## TASK BRIEF
Return, without anything added, the lines from the one containing "Page size: 1241x1754." through the end of the entries below, exactly as written.
* * * *
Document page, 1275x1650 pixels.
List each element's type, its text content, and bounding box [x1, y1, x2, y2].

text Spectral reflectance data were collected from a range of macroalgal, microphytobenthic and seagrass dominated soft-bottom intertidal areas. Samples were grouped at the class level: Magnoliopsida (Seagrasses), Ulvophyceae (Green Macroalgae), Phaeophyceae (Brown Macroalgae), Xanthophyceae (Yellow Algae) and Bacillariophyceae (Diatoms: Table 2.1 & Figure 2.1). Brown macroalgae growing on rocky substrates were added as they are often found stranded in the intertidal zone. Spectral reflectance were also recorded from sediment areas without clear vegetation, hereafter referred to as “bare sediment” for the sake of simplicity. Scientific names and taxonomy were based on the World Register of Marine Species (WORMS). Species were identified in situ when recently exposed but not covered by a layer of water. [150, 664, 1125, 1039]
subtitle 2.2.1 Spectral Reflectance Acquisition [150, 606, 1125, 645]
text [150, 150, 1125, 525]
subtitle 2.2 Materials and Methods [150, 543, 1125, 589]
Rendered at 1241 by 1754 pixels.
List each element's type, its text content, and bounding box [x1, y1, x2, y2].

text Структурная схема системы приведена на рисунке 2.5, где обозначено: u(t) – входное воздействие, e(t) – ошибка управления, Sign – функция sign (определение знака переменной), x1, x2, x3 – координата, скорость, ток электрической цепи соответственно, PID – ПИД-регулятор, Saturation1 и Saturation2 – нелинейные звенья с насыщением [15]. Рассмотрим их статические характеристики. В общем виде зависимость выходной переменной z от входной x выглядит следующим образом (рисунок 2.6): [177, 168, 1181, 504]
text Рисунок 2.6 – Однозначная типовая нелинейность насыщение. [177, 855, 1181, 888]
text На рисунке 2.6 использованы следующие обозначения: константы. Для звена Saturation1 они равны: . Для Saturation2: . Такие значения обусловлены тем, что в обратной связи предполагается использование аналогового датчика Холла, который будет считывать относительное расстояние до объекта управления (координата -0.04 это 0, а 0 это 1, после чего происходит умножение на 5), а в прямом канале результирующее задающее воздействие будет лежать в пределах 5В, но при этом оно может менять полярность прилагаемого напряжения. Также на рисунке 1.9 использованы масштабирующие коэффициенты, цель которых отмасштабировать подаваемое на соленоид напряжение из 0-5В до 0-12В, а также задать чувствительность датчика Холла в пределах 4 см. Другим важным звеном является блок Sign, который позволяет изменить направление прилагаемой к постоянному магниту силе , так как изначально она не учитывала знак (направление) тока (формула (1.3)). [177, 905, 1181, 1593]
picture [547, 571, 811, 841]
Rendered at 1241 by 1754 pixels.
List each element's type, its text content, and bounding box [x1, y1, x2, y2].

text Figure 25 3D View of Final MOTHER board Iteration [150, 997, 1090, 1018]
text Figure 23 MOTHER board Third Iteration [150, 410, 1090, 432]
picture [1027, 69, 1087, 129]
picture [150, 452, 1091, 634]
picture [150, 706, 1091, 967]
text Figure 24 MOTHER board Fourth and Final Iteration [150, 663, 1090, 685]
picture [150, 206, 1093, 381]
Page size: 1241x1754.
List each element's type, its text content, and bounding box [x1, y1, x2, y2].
* * * *
## WRITTEN SOLUTION
Page size: 1241x1754.
List each element's type, its text content, and bounding box [x1, y1, x2, y2].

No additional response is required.